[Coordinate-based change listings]
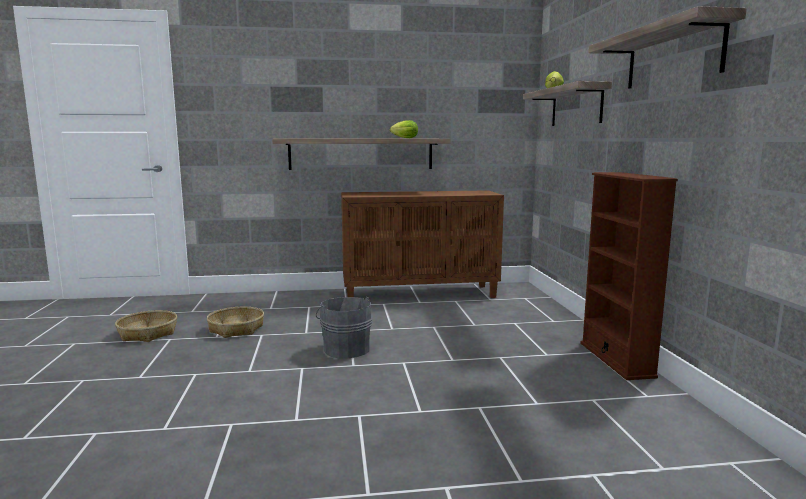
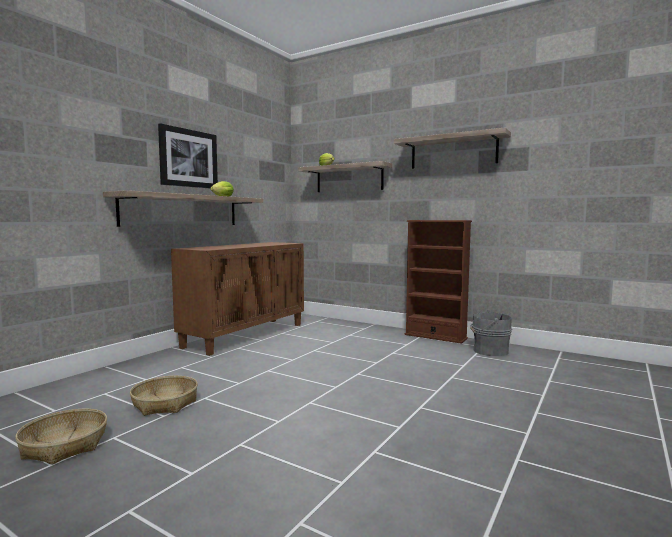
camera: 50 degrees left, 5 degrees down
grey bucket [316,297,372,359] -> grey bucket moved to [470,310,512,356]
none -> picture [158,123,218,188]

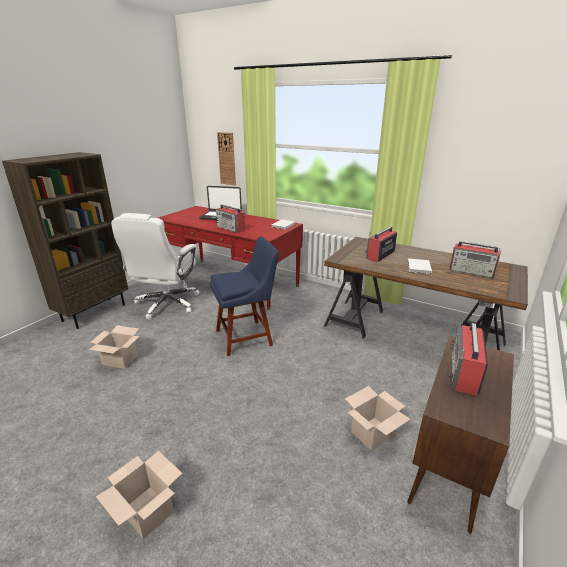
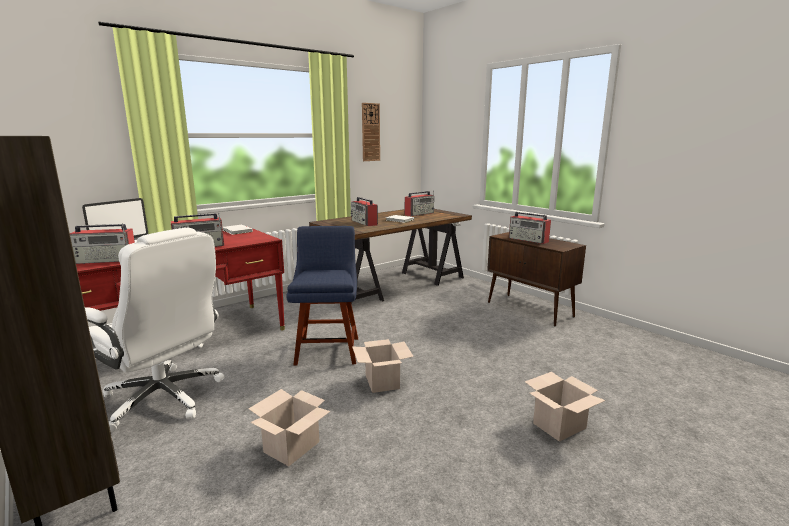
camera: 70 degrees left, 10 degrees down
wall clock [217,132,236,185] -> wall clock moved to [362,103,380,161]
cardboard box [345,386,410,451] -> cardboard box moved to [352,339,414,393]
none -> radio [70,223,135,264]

__Try it__
Whenever the word "left" shows up in a line of the entries, list that line.

__Solution__
camera: 50 degrees left, 5 degrees down
camera: 70 degrees left, 10 degrees down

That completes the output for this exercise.